The entire folder structure is located via an online share, which will allow for the documents to be updated by us.

With regard to information sources included within the documents, they are essentially a mixture of content copied from the internet, other blog pages, tool setup and manual files and some of our own wording.

Due to this, we are not claiming to own or have copy write over any of the documents, as they are simply a structured collection of information that is usually either freely available on the internet or has been documented in some other format.

We also don't believe in the idea of keeping knowledge of the type of work we do to ourselves, some people in the Profession do still try to do this, which can be extremely frustrating and unhelpful for people entering the industry hoping to pick up skills in order to enhance their own skill set.

Therefore, these document can be freely copied, adapted and used by anyone who thinks they may be of use, without any cost. The idea that by sharing knowledge and information in this way, others can benefit from the know-how in order to apply this when advising clients on how to secure their environment.

Part 1: Pentesting IOS Applications

The first post in this series is a look at how to perform an IOS application assessment on an Apple Iphone, Ipad, Ipod device.

The theory behind the methodology we adopt is that you are looking for design and implementation weaknesses in the application in accordance with industry standard guidelines (OWASP Mobile Application Guidelines)

The security of the device itself is not included in this assessment, as this is a different area of testing (Mobile Device Testing) although, there is an assumption that the application and any data contained may be compromised if a device is stolen or accessed by an attacker.

Therefore, there is a strong emphasis on encryption and authentication, through an application users perspective. To complete an IOS application assessment, you really do need a jailbroken IOS device, there is no getting around it at present and there are no emulators that are up to the Job.

I would suggest a 64-bit iPhone 5s running at least IOS 10.2 - otherwise, you aren't going to be able to assess applications that make use of the more up to date hardware or IOS version.

With regard to prerequisites, you will also need a MAC operating system in order to run the binary analysis and decompilation / code tampering elements.

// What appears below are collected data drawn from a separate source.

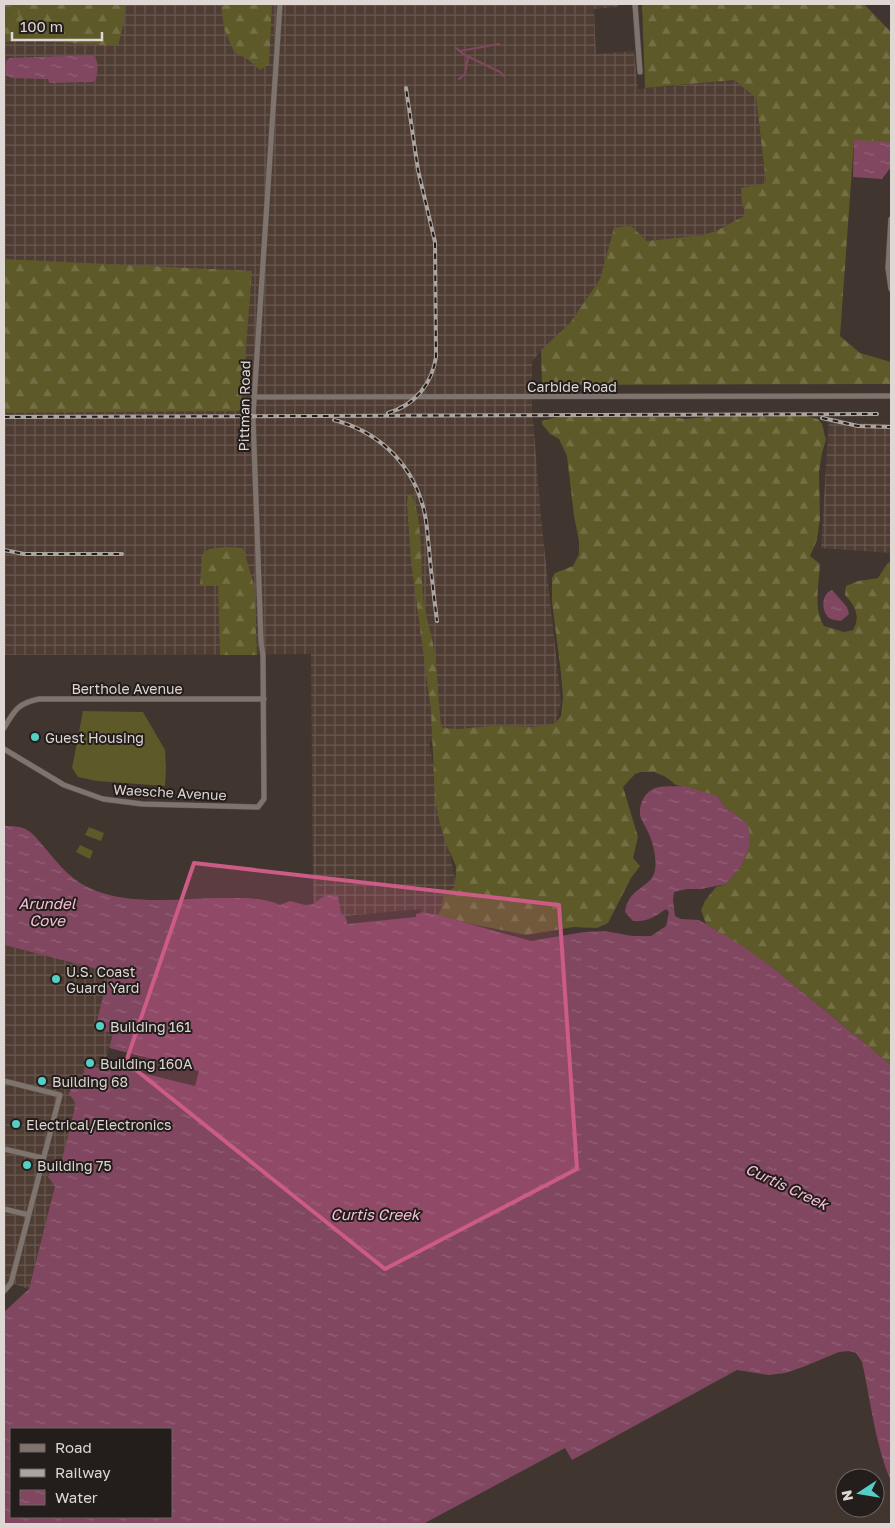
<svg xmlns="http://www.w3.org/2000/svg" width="895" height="1528" font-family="'Golos Text',sans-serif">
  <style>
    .industrial { fill: url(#industrial-grid) }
    .forest { fill: url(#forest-firs) }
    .wetland { fill: url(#wetland-marsh) }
    .garden { fill: #5d5928 }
    .water { fill: url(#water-ripples); fill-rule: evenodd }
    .pier { fill: #40352f }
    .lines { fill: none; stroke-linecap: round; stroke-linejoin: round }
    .stream { stroke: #814761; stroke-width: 2 }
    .street-casing { stroke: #5d544f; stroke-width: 6 }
    .street { stroke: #7f736d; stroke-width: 5 }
    .rail-casing { stroke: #aca49f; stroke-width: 4 }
    .rail { stroke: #231d1b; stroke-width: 2; stroke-dasharray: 5.5; stroke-linecap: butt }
    .marked { fill: #cc5b85; fill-opacity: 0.2; stroke: #cc5b85; stroke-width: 4; stroke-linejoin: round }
    .poi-dot { fill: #55cec5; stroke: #231d1b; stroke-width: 2 }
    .labels { text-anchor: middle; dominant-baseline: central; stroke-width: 4; stroke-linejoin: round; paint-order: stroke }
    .street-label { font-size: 14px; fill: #ded7d3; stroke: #231d1b }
    .poi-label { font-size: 14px; fill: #ded7d3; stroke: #231d1b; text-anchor: start }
    .water-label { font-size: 15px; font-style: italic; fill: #f7c0d6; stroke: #231d1b }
  </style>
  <defs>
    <pattern id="industrial-grid" width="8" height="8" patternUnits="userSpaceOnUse" patternTransform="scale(1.25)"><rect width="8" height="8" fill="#4f3d34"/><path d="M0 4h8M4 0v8" fill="none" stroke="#685850"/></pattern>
    <pattern id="forest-firs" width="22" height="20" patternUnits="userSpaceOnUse" patternTransform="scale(1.25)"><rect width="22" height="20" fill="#5d5928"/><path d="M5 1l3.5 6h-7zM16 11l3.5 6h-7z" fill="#747046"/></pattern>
    <pattern id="wetland-marsh" width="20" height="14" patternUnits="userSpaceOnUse" patternTransform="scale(1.25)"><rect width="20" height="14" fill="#5d5928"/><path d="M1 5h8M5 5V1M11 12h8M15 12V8" fill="none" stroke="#747046"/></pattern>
    <pattern id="water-ripples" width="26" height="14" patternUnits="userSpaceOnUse" patternTransform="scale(1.25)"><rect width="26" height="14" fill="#814761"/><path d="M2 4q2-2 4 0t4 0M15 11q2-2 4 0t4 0" fill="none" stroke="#926177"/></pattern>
  </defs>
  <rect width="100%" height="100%" fill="#40352f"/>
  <path class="industrial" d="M4,4H618V7L594,9L596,54L634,51L638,89L734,80L756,98L766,184L742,203L747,215L716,231L702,235L647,241L630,225L614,228L600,279L570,323L541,350L532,362V407L541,517L561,702L556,722L537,732L429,742L463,922L347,924L313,904L311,654L4,655Z
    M829,417L854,423L891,424V553L821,548Z
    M4,945L109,972L97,1021L105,1024L113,1033L104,1070L71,1088L69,1093L76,1103L60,1167L50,1170L48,1176L55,1185L29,1289L11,1283L4,1291Z"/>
  <path class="forest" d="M28,4H125L124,22L118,46L26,40L4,42V11L7,15Z
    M221,4H272L269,64L260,70L247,59L234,52L224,28Z
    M642,4H864L891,32V150V143L854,141L840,336L860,353L891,362V384L542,385L541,350L570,323L600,279L614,228L630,225L647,241L702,235L716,231L746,215L742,203L741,188L766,183L756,98L734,80L645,88Z
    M4,259L252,271L241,411L4,413Z
    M793,414L803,415L818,419L822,424L826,440L822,453L819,472L820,518L817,540L810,556L820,564C819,583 813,608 824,626L844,632L853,630C861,616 855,606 845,595L846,586L858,581L878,578L887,564L891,561V1065L772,967L706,924L701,910L705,901L716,887L726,884L740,868L749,848L747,823L726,808L717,796L676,785L666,777L654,772H641L635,774L623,787L638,837L633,858L640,866L631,878L608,923L597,928L574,927L526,935L471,924L438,915L442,907L444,894L455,887L456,866L446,844L439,820L435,799L431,711L411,561L407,503L408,496L411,494C423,516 421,570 423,596C425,615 431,631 434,649C438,674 438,700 441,725L443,728L459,729L501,725L534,727L555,723L561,716L563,698L561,673L552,602V578L555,573L573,566L579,554V541L574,516L567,456L559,439L550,434L542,424V421L557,417L573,416L671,417L686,419L728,415L770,417Z
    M225,547L243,548L254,585L257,655H220L218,585L200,586L202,554L209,549Z"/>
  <path class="wetland" d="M4,4H28L23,14L7,15L4,11Z"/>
  <path class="garden" d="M83,711L143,712L165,750L166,768L165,786L97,781L78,777L72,768Z
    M89,827L104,833L101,841L85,835Z
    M80,845L93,851L90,859L76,852Z"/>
  <path class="water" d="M93,55C100,62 97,71 96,80L93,82L49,83L48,79H44L12,78L6,75L4,67L7,60L10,58Z
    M854,140L891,142V167L882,179L853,177Z
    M832,590L847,607L849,614L841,621C837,620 832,620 829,618C821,611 821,594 832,590Z
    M684,786L717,796L726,808L747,823L750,834L749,848L740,868L726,884L701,889H687L674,892L673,900L675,916L681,919L699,920L744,947L772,967L891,1065V1481C875,1444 871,1402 862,1362L856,1353L849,1351L839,1352L803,1367L785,1373L769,1375L737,1370L572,1460L565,1448L423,1524H4V1312L29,1289L55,1186L48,1177L50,1170L60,1167L76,1103L69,1094L71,1088L80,1084L86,1065L104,1069L113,1033L104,1031L105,1024L97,1021L109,972L4,945V826C10,826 17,826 23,828C32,831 39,841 45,848C59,865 73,882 94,890C137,907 186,897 231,898C247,898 265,898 280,905L290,901L305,905L313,904L327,894L338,896L341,913L347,920L421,912L438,915L531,941L584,932L605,931L632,936H651L666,926L669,912L666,909C655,917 647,922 633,921L625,912C628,887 652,888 655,870C657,859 653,842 648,832C646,827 641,820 640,815C639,805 644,793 653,789C661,785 675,787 684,786ZM11,1429H171V1517H11Z"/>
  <path class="pier" d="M421,909V913L416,914V917L347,924L346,916Z
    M109,1048L199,1071L195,1086L105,1064Z"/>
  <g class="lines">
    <path class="stream" d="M456,48L463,54L500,72L504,76
      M460,51L499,44
      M459,79L465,74L468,57"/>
    <defs>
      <path id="street" d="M635,4L640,72
        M891,219L888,268L891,289
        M254,397L891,396
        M4,728C14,711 18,703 39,699H264
        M4,749L64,785L103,799L142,804L258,807L264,799L263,655L261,641L253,416L280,4
        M4,1081L60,1095L11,1283L4,1291
        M4,1149L43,1158
        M4,1209L29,1215"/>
    </defs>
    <use href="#street" class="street-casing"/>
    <use href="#street" class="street"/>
    <defs>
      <path id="rail" d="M388,413C415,405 432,384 436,357L435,242L418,170L406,88
        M4,417L877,414
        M822,418L858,426L891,427
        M334,420C376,431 409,460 422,503C427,517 427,533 429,548C431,573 434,597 437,621
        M4,550L24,554H122"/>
    </defs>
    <use href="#rail" class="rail-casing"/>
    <use href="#rail" class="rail"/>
  </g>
  <path class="marked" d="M194,863L559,905L577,1169L385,1269L126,1062Z"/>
  <g class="poi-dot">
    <circle cx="35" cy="737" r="5"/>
    <circle cx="56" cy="979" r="5"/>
    <circle cx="100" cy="1026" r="5"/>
    <circle cx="90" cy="1063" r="5"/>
    <circle cx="42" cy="1081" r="5"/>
    <circle cx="16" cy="1124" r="5"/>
    <circle cx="27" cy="1165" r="5"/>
  </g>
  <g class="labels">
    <g class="street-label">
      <text x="572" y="386">Carbide Road</text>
      <text transform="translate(244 406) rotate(-89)">Pittman Road</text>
      <text x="127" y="688">Berthole Avenue</text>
      <text transform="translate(170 792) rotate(3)">Waesche Avenue</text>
    </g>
    <g class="poi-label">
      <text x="45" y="737">Guest Housing</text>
      <text x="66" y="971">U.S. Coast<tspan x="66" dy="16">Guard Yard</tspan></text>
      <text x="110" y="1026">Building 161</text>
      <text x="100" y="1063">Building 160A</text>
      <text x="52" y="1081">Building 68</text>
      <text x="26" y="1124">Electrical/Electronics</text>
      <text x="37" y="1165">Building 75</text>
    </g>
    <g class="water-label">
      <text x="47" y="903">Arundel<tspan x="47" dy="17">Cove</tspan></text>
      <text transform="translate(787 1186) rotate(25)">Curtis Creek</text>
      <text x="375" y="1214">Curtis Creek</text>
    </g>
  </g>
  <rect width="895" height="1528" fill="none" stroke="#ded7d3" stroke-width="10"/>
  <rect x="10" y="1428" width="162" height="90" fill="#231d1b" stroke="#6e6765"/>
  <rect x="20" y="1444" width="25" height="8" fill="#7f736d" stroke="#6e6765"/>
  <text x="55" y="1453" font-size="15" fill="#ded7d3">Road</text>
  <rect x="20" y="1469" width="25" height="8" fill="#aca49f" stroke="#6e6765"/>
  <text x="55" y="1478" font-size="15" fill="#ded7d3">Railway</text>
  <rect x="20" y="1490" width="25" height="15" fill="url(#water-ripples)" stroke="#6e6765"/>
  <text x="55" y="1503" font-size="15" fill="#ded7d3">Water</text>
  <g transform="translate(860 1493) rotate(258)"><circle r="24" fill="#231d1b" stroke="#6e6765"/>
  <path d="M0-4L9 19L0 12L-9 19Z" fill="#55cec5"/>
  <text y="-8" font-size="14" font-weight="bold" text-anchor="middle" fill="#ded7d3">N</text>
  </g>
  <path d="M12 32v8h90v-8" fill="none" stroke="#ded7d3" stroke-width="2.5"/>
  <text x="20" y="32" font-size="15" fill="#ded7d3" stroke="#231d1b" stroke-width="4" paint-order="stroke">100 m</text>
</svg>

Do you need to be able to code in C or swift, it would be of huge benefit of course, but altering the code and repackaging the application is a very advanced area, although it's pretty straightforward to remove functionality or amend something, a termed called patching. This can sometimes allow you to bypass a jailbreak detection function or alter SSL cert pinning, all of this is relatively straight forward to do without really knowing much about the code.

The mitigation of this is to obfuscate the code so it can't be decompiled and understood. Realistically, if you have access to decompiled source code and you can recode it, essentially you can do anything you want with it.

The mitigation will be the same, no matter what you can do with the code, it will be to obfuscate it. You can see if the code is ciphered or not without knowing how to write code so you can make the recommendation without knowing how to code just the same as someone who has managed to recompile it.

You will still need to know how to analyse a binary and search through this using strings (looking for hardcoded credentials etc) and how to dump class headers, which may allow you to perform run-time analysis and method hooking to access data in memory or bypass certain features.

This is how certain tools work on a jailbroken device in order to perform jailbreak detection cloaking or cert pinning bypass, such as ssl kill, they hook common classes used by application developers, at runtime.

There is also a need to complete other elements of testing when completing a mobile application assessment if the mobile device interacts with a web service, which most will do.

Therefore elements of a light touch approach to testing the web-based API endpoint - usually via proxying your device through Burp Suite Pro. This is very similar to web application testing, albiet via JSON.

Also, the endpoint application server would need to be included from an infrastructure perspective, which is aligned to the configuration management phase of the OWASP web application testing guide.

These additional elements are usually included in order to provide adequate security assurance of both the mobile application on an end user's device and it's supporting web service and it's supporting infrastructure.